En 2007, la Mauritanie, habituée aux pronunciamientos depuis 1978, s’offrait une rare parenthèse démocratique. Ely Ould Mohamed Vall, un hiérarque militaire, décidait de rendre le pouvoir aux civils après deux années de transition consécutives au putsch perpétré contre Maaouya Ould Sid Ahmed Taya, dont il avait été l'un des instigateurs. Un geste surprenant qui, à l’époque, lui avait valu les dithyrambes de la communauté internationale.

           

Dix ans plus tard, la République islamique de Mauritanie, vaste pays désertique sis aux confins d’un Sahel battu par les vents djihadistes, a, semble-t-il, refermé pour de bon cette parenthèse salvatrice. Pis, le régime du général-président Mohamed Ould Abdel Aziz, en fonctions depuis 2009, verse dans un autoritarisme de plus en plus patent.

           

En témoigne l'adoption d'un projet de loi durcissant la législation contre les auteurs d’apostasie (crime de zendagha) et de blasphème. Ceux-ci encourent désormais la peine de mort, et ce même s’ils battent leur coulpe et expriment des remords sincères a posteriori.

════════════════════

Consignes:
1. Recopiez fidèlement le passage du texte sur la Mauritanie qui va de "En 2007, la" jusqu'à "la communauté internationale." inclus.
2. Reproduisez à l'identique les lignes des enregistrements, de la ligne contenant "pose: elev=291.7 azim=45.9" jusqu'à la ligne contenant "Dot at: (177, 252)" incluse, sans y faire figurer les images.
Le texte sur la Mauritanie et les enregistrements qui suivent sont deux contenus sans lien entre eux.

Données fournies:

════════════════════

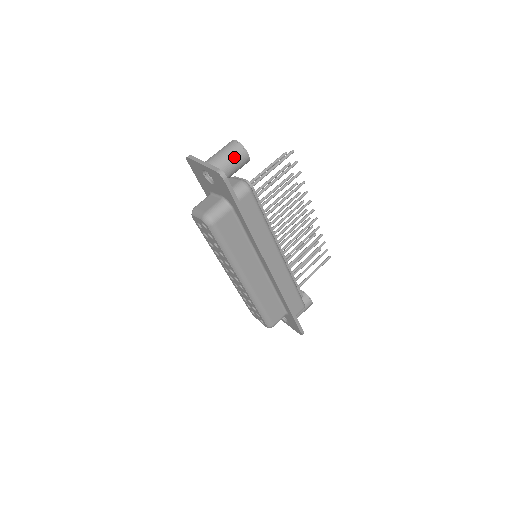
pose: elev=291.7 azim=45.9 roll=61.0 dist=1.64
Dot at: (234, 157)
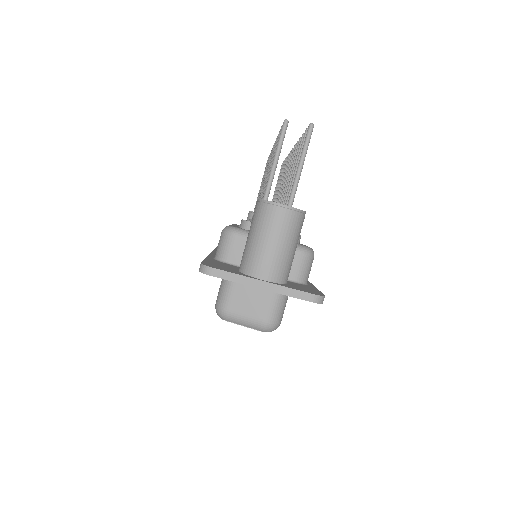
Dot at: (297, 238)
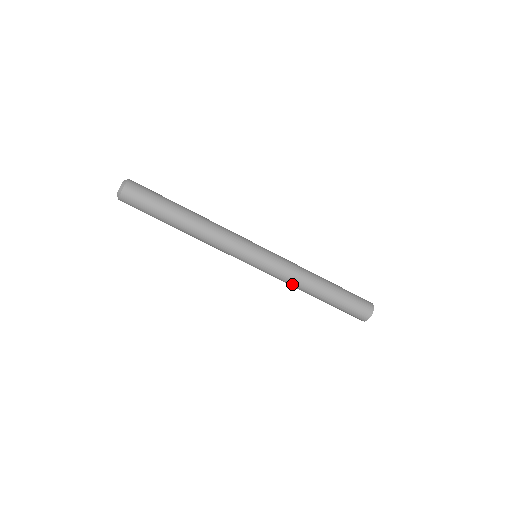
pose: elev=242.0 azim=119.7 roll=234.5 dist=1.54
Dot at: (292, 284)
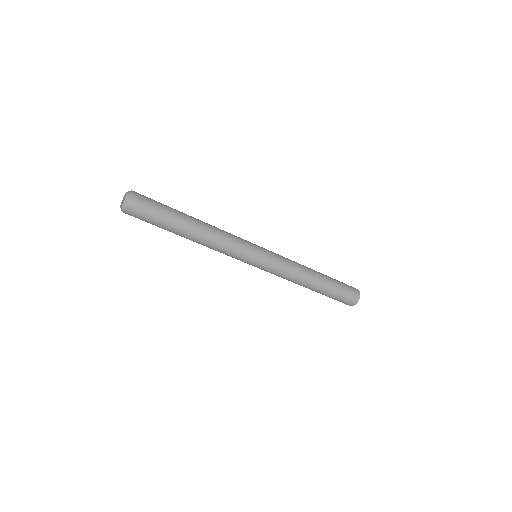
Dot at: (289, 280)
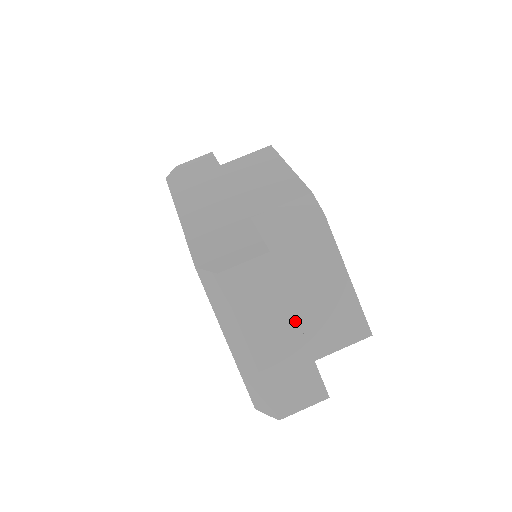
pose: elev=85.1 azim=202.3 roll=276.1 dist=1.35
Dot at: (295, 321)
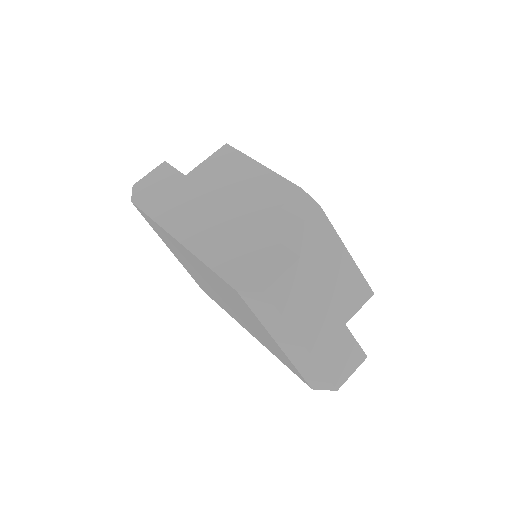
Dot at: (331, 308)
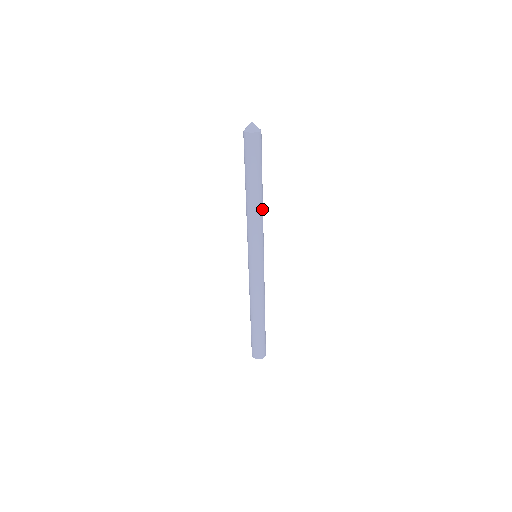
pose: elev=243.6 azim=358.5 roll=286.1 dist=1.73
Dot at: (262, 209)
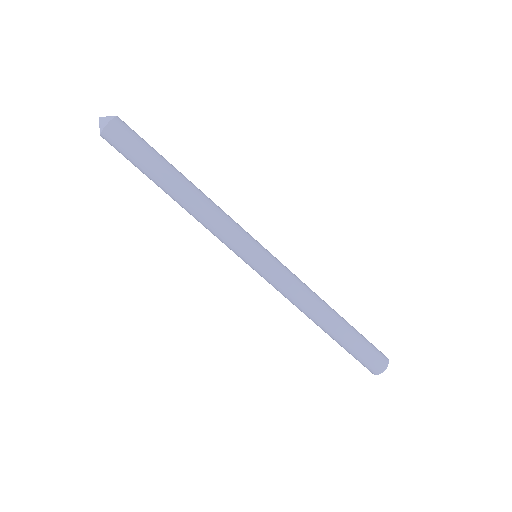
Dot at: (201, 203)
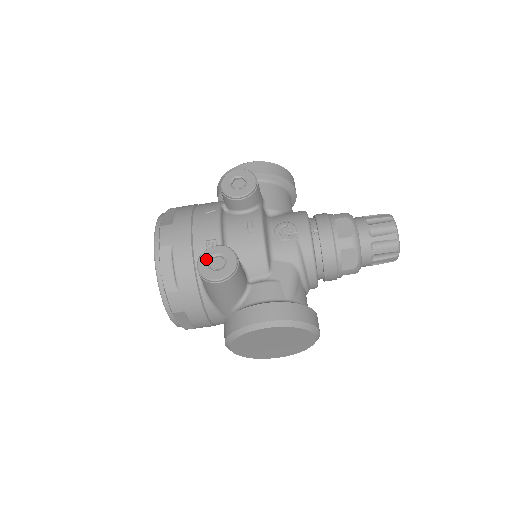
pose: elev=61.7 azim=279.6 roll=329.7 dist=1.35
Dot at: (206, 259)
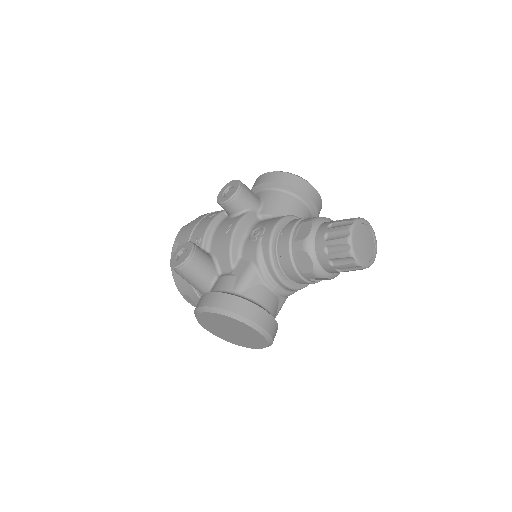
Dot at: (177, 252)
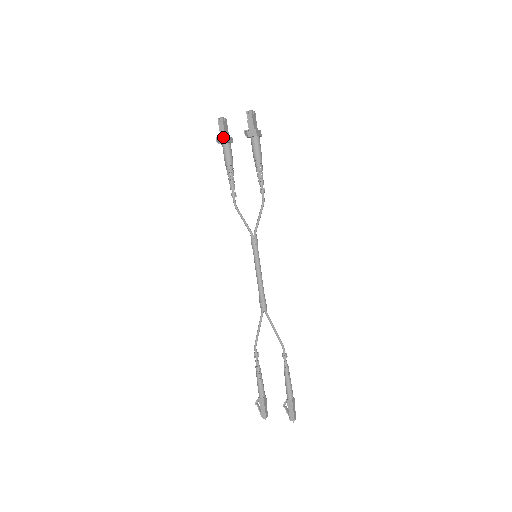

════════════════════

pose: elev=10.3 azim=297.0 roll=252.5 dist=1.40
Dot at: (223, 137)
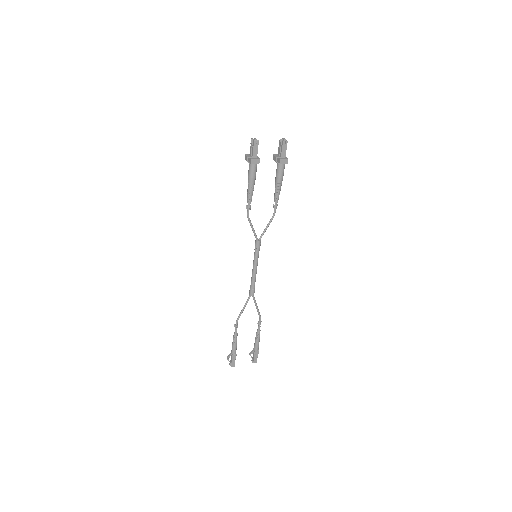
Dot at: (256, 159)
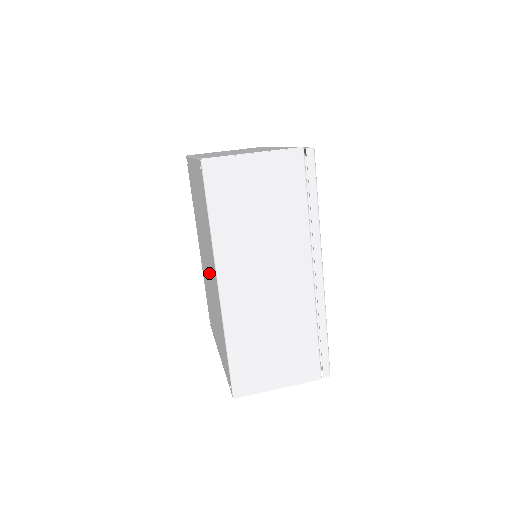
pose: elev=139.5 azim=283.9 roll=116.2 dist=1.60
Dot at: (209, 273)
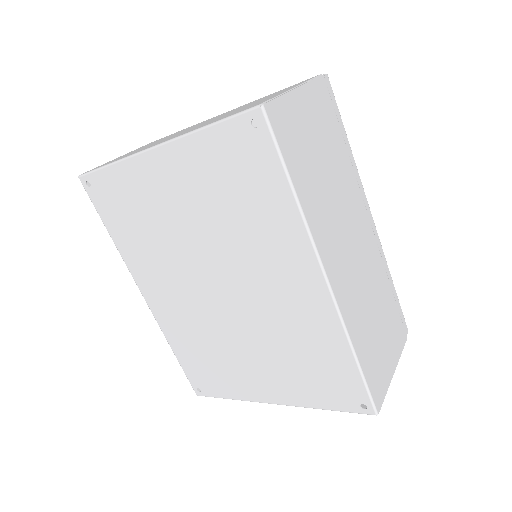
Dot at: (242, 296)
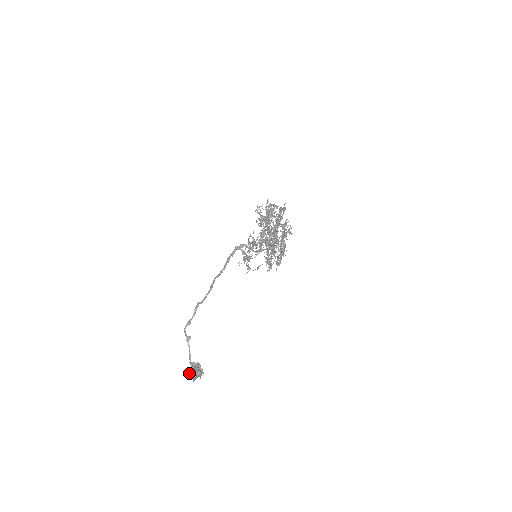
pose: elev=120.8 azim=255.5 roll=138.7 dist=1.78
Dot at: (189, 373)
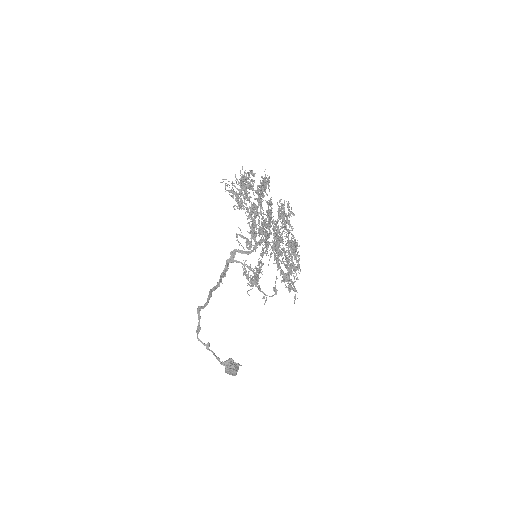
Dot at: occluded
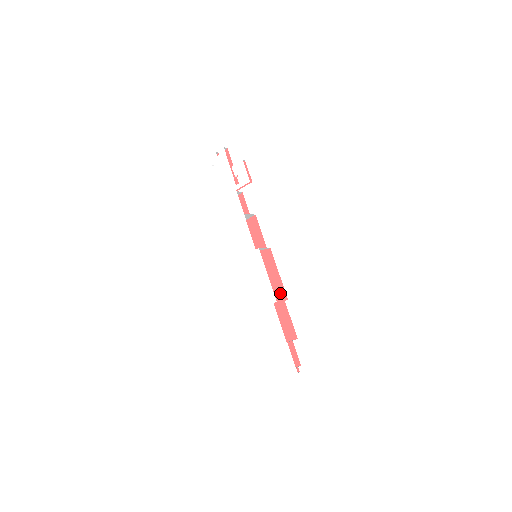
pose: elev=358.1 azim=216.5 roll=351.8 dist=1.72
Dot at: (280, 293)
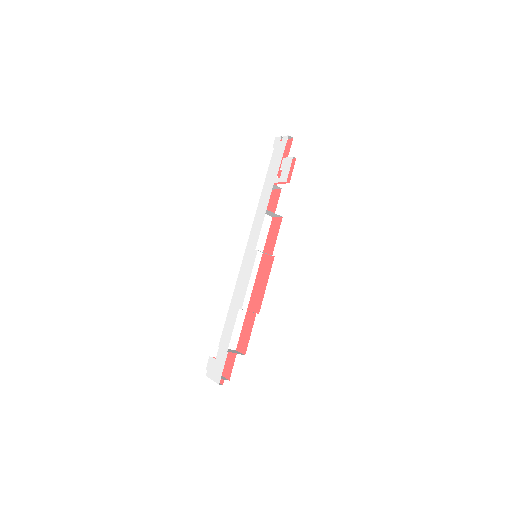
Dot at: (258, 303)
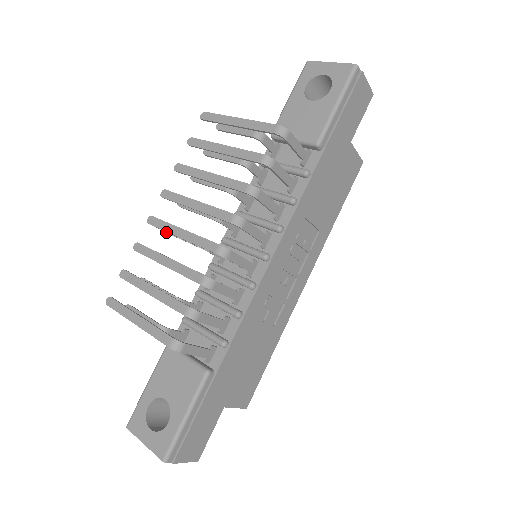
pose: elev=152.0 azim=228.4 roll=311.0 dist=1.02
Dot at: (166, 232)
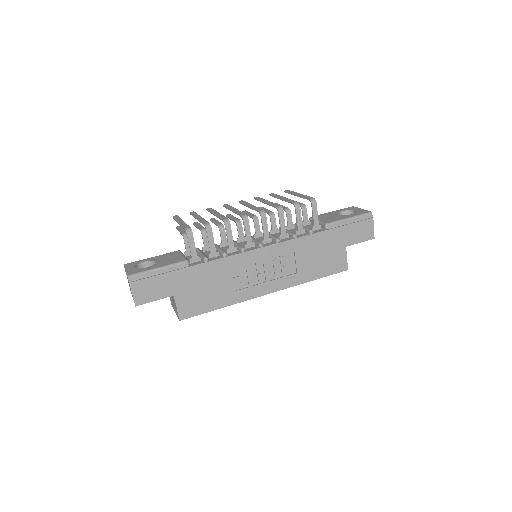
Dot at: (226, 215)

════════════════════

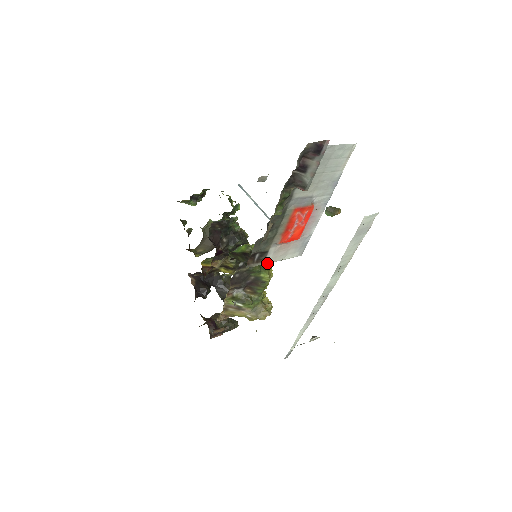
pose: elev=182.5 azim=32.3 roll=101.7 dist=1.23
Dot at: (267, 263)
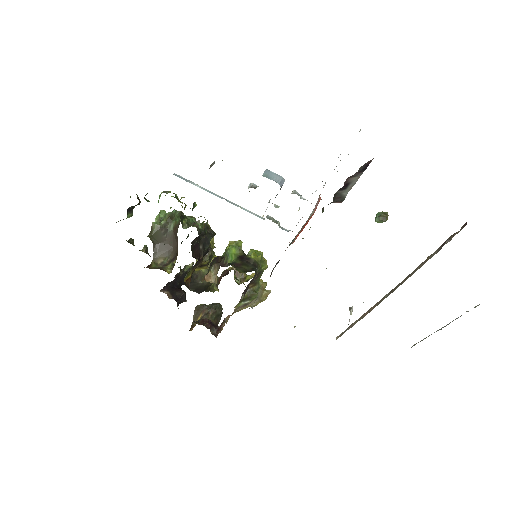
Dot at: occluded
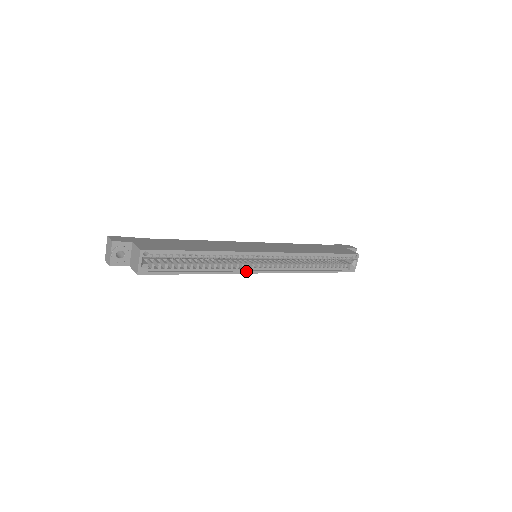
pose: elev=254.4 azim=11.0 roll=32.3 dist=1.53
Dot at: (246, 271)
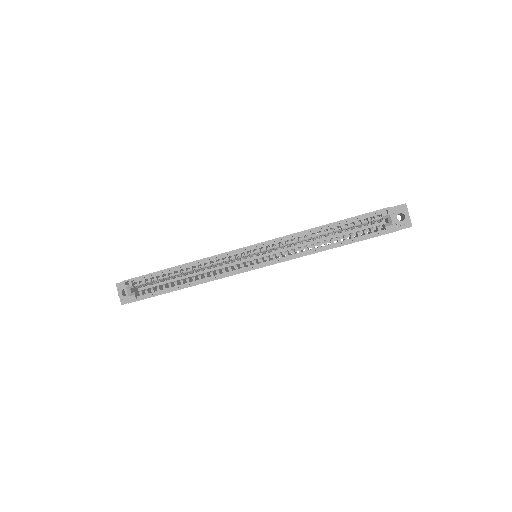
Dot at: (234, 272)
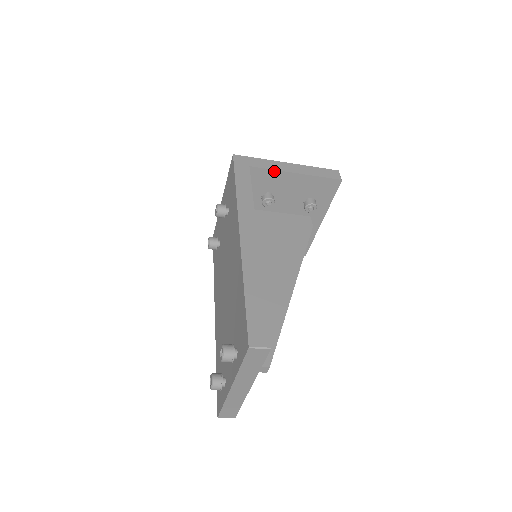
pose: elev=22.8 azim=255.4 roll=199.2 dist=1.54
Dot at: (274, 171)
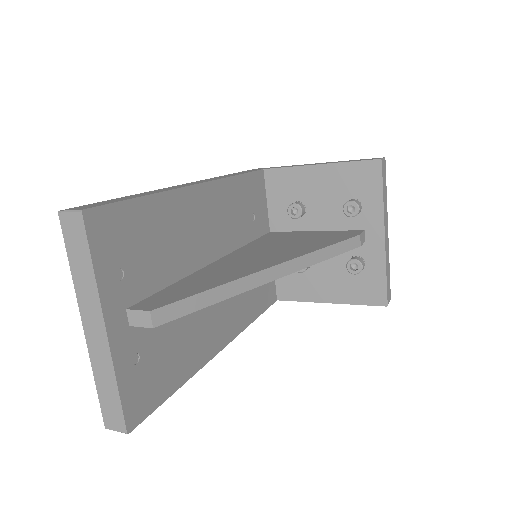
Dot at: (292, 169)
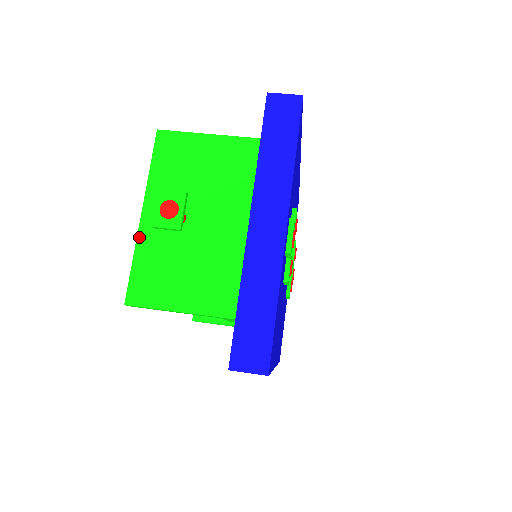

════════════════════

Réponses:
1.
En 2007, la Mauritanie, habituée aux pronunciamientos depuis 1978, s’offrait une rare parenthèse démocratique. Ely Ould Mohamed Vall, un hiérarque militaire, décidait de rendre le pouvoir aux civils après deux années de transition consécutives au putsch perpétré contre Maaouya Ould Sid Ahmed Taya, dont il avait été l'un des instigateurs. Un geste surprenant qui, à l’époque, lui avait valu les dithyrambes de la communauté internationale.

2.
pose: elev=291.7 azim=45.9 roll=61.0 dist=1.64
Dot at: (234, 157)
Dot at: (297, 238)
pose: elev=242.0 azim=119.7 roll=234.5 dist=1.54
Dot at: (292, 284)
Dot at: (289, 280)
pose: elev=85.1 azim=202.3 roll=276.1 dist=1.35
Dot at: (295, 321)
Dot at: (331, 308)
pose: elev=243.6 azim=358.5 roll=286.1 dist=1.73
Dot at: (262, 209)
Dot at: (201, 203)
pose: elev=61.7 azim=279.6 roll=329.7 dist=1.35
Dot at: (206, 259)
Dot at: (177, 252)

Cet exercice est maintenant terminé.